··· INFORMATION SUPPLIED ···

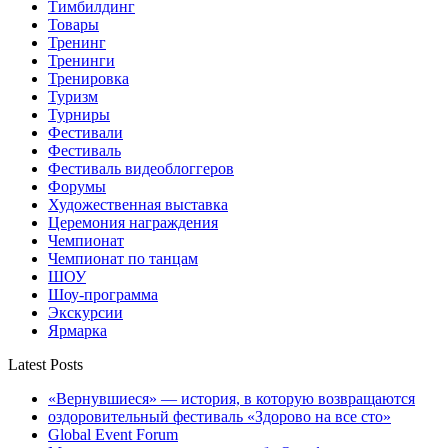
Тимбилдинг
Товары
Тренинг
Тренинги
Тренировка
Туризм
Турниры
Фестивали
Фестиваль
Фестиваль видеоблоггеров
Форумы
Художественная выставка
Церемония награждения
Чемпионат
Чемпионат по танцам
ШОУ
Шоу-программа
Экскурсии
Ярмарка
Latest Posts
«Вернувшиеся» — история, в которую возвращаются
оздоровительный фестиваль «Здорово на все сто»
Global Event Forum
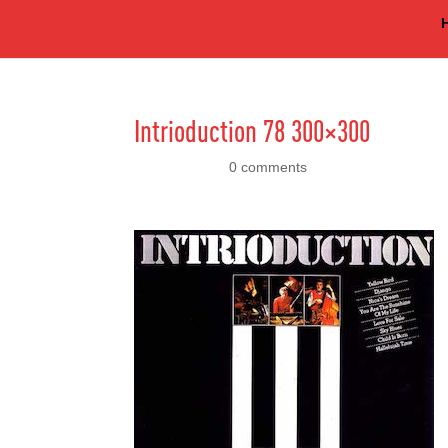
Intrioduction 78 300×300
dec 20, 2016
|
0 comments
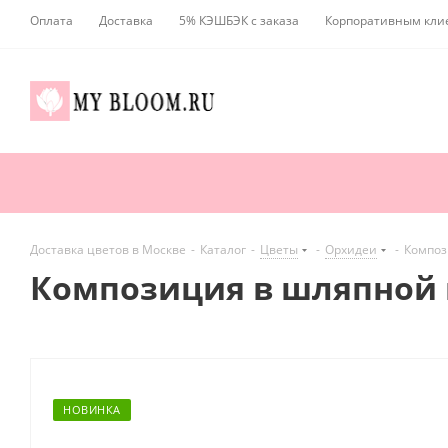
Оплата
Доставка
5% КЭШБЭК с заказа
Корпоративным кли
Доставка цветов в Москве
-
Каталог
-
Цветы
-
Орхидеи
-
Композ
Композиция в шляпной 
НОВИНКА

···
··· INFORMATION SUPPLIED ···

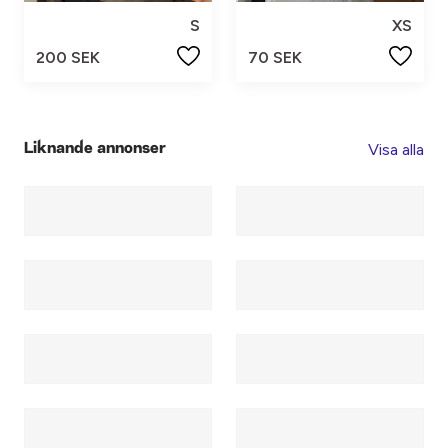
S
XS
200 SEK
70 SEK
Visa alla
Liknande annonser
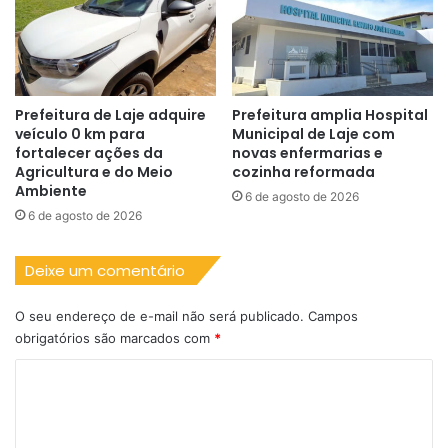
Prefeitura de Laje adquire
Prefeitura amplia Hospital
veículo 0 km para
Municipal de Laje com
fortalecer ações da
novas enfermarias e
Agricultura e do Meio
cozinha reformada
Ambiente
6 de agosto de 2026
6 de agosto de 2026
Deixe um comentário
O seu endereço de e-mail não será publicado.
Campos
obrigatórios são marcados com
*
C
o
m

···

Find each line in the two blocks above that contains the string "Laje", treating uppercase and lowercase as different, and copy those lines.

### [RESULT]
Prefeitura de Laje adquire
Municipal de Laje com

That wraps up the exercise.